Over the past two decades my work has been rooted in painting and drawing with nature and travel as source material. Recently my experiences of birth, carrying twins and becoming a mother have emphasised time, loss and vulnerability and the pursuit and importance of joy, love and the importance of curious and questioning within my practice. This has necessitated a need to broaden my creative vocabulary and methodology. I have learnt as a mother to adapt the way i work and my studio can be a domestic space, art studio or the landscape itself. My processes and materials also adapt to and are sourced directly from these places. I am inspired by the way my young children see and interact with the world freely. This playfulness and curious research, learning and most importantly physical and experimental making are at the heart of what i do.

I have learnt to accept that even when I say my work is about nature or landscape they actually act as a mirror, a deep expression of my innermost self, the universal human condition. This has always been the case, It's just taken a long while to realise it. I am drawn to the details in nature, to its energy, its contrasts, its comfort, it's discomfort. The layers and its complexity is not always pretty, it can be harsh and they way we use and abuse it remind me that we are one in this transience. This engages and excites me and keeps me wanting more; to understand and to explore the more metaphysical aspect. I'm interested in the more than human nature and how we build relationships (good & bad) and connect to it. It's fascinating that we create narratives and myth to build on this relationship within this complex evolving system.

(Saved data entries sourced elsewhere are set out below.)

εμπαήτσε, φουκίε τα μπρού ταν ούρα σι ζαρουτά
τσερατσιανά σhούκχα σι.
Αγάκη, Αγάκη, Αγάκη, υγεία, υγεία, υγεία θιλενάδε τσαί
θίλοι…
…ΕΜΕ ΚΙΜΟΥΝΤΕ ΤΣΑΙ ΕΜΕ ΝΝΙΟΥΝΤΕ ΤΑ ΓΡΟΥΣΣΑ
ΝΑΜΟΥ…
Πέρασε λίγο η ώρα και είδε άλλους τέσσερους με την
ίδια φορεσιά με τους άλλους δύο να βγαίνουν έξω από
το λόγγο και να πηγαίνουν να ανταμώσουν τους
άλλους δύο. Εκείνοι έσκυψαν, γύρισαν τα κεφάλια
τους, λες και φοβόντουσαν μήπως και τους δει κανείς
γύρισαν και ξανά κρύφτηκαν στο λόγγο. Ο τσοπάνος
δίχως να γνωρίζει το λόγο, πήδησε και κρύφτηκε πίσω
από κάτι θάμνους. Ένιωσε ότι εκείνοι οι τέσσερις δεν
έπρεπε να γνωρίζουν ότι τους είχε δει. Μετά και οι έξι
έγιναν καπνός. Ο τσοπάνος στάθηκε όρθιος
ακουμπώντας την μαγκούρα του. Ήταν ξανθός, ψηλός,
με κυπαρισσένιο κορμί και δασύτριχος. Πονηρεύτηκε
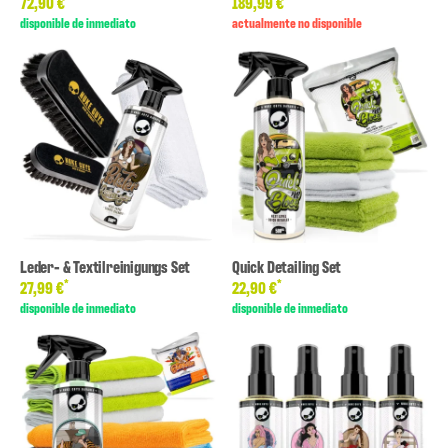
72,90 €
189,99 €
disponible de inmediato
actualmente no disponible
Leder- & Textilreinigungs Set
Quick Detailing Set
*
*
27,99 €
22,90 €
disponible de inmediato
disponible de inmediato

I am most excited when exploring through creativity. This can take the form of research, a new experience or experiments with process and material. I'm in search of the space between certainty and mystery, to feel childlike awe in making my work. In an attempt to stay receptive and escape the limits of my own beliefs I delve into alien cultures and artefacts, ancient and contemporary. I am drawn to spiritual, ritualistic and sacrificial methods in making. The meditative, the repetitive, the slow and time consuming often act to ground me and as an antidote to the chaos I feel.

I am currently experimenting with making charcoal and carbonising complex forms in a biochar kiln. I love making inks and pigments from nature, lake, mineral and bone. I have made traditional gesso for over 20 years, obsessed with its chalky white surface like the egyptians were and icon painters are today. I make casein from milk, tempera from egg yolk, I use clay bole to gild. I make paper, ceramics and basketry. I use the detail and fragility of metal point, of charcoal frottage. I use my own blood and hair, beeswax and resins. I anoint with oils, I burn, pierce, tear and cut. I grind, sand and scrape. I weave, thread felt and mould. I forage, pickle, ferment and preserve all as a means to connect with something primal, to push myself and my materials to an edge, to essentially see what unfolds.